▶ Records supplied:
* * *
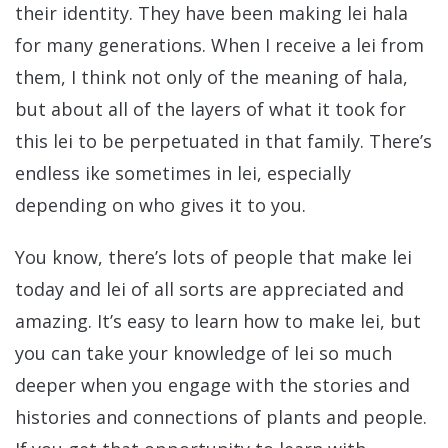
their identity. They have been making lei hala
for many generations. When I receive a lei from
them, I think not only of the meaning of hala,
but about all of the layers of what it took for
this lei to be perpetuated in that family. There’s
endless ike sometimes in lei, especially
depending on who gives it to you.
You know, there’s lots of people that make lei
today and lei of all sorts are appreciated and
amazing. It’s easy to learn how to make lei, but
you can take your knowledge of lei so much
deeper when you engage with the stories and
histories and connections of plants and people.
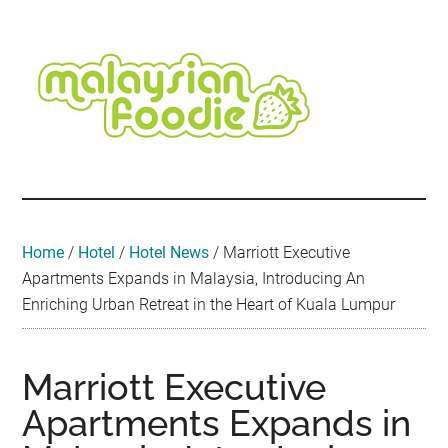
Skip
Skip
Skip
Skip
Skip
to
to
to
to
to
main
secondary
primary
secondary
footer
content
menu
sidebar
sidebar
Malaysian
Food
•
Foodie
Hotel
•
Home
/
Hotel
/
Hotel News
/
Marriott Executive
Travel
Apartments Expands in Malaysia, Introducing An
•
Enriching Urban Retreat in the Heart of Kuala Lumpur
Event
Marriott Executive
Apartments Expands in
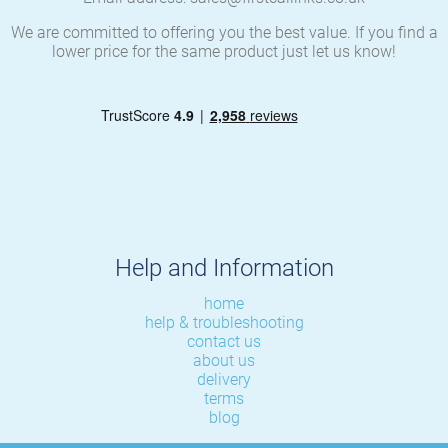
We are committed to offering you the best value. If you find a
lower price for the same product just let us know!
Help and Information
home
help & troubleshooting
contact us
about us
delivery
terms
blog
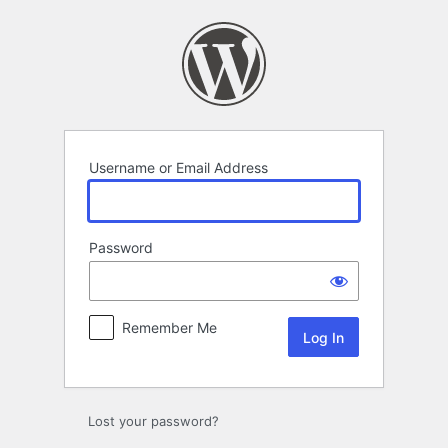
Log
In
Username or Email Address
Password
Remember Me
Lost your password?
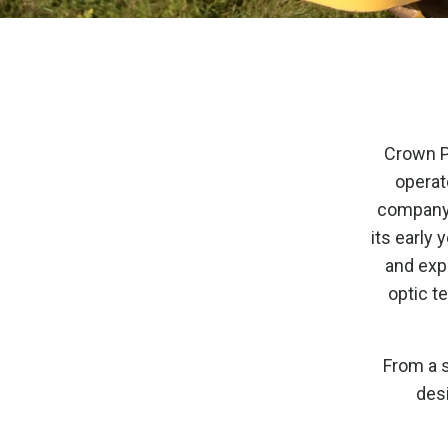
Crown Pi
operat
company t
its early 
and expe
optic t
From a s
desi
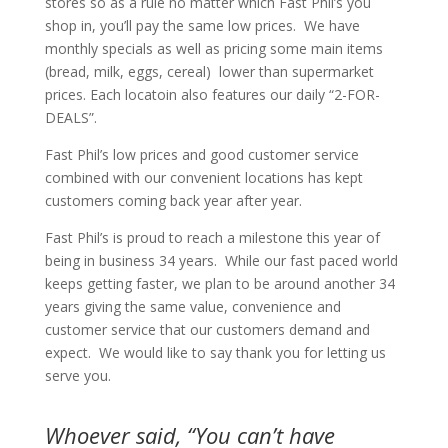
stores so as a rule no matter which Fast Phil’s you
shop in, you’ll pay the same low prices. We have
monthly specials as well as pricing some main items
(bread, milk, eggs, cereal) lower than supermarket
prices. Each locatoin also features our daily “2-FOR-
DEALS”.
Fast Phil’s low prices and good customer service
combined with our convenient locations has kept
customers coming back year after year.
Fast Phil’s is proud to reach a milestone this year of
being in business 34 years. While our fast paced world
keeps getting faster, we plan to be around another 34
years giving the same value, convenience and
customer service that our customers demand and
expect. We would like to say thank you for letting us
serve you.
Whoever said, “You can’t have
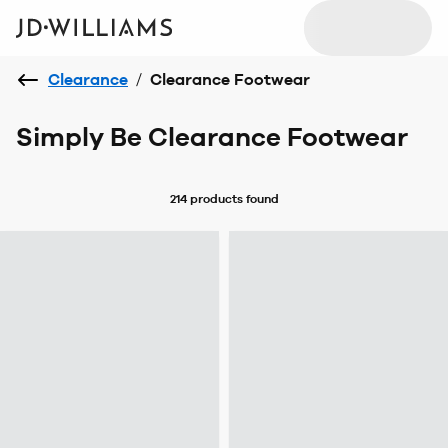
Clearance
/
Clearance Footwear
Simply Be Clearance Footwear
214 products
found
* * *
▶ Task prompt: Output a verbatim copy of the entries and skip the pictures.

▶ Solution to this task:
their identity. They have been making lei hala
for many generations. When I receive a lei from
them, I think not only of the meaning of hala,
but about all of the layers of what it took for
this lei to be perpetuated in that family. There’s
endless ike sometimes in lei, especially
depending on who gives it to you.
You know, there’s lots of people that make lei
today and lei of all sorts are appreciated and
amazing. It’s easy to learn how to make lei, but
you can take your knowledge of lei so much
deeper when you engage with the stories and
histories and connections of plants and people.
Skip
Skip
Skip
Skip
Skip
to
to
to
to
to
main
secondary
primary
secondary
footer
content
menu
sidebar
sidebar
Malaysian
Food
•
Foodie
Hotel
•
Home
/
Hotel
/
Hotel News
/
Marriott Executive
Travel
Apartments Expands in Malaysia, Introducing An
•
Enriching Urban Retreat in the Heart of Kuala Lumpur
Event
Marriott Executive
Apartments Expands in
We are committed to offering you the best value. If you find a
lower price for the same product just let us know!
Help and Information
home
help & troubleshooting
contact us
about us
delivery
terms
blog
Log
In
Username or Email Address
Password
Remember Me
Lost your password?
Crown Pi
operat
company t
its early 
and expe
optic t
From a s
desi
stores so as a rule no matter which Fast Phil’s you
shop in, you’ll pay the same low prices. We have
monthly specials as well as pricing some main items
(bread, milk, eggs, cereal) lower than supermarket
prices. Each locatoin also features our daily “2-FOR-
DEALS”.
Fast Phil’s low prices and good customer service
combined with our convenient locations has kept
customers coming back year after year.
Fast Phil’s is proud to reach a milestone this year of
being in business 34 years. While our fast paced world
keeps getting faster, we plan to be around another 34
years giving the same value, convenience and
customer service that our customers demand and
expect. We would like to say thank you for letting us
serve you.
Whoever said, “You can’t have
Clearance
/
Clearance Footwear
Simply Be Clearance Footwear
214 products
found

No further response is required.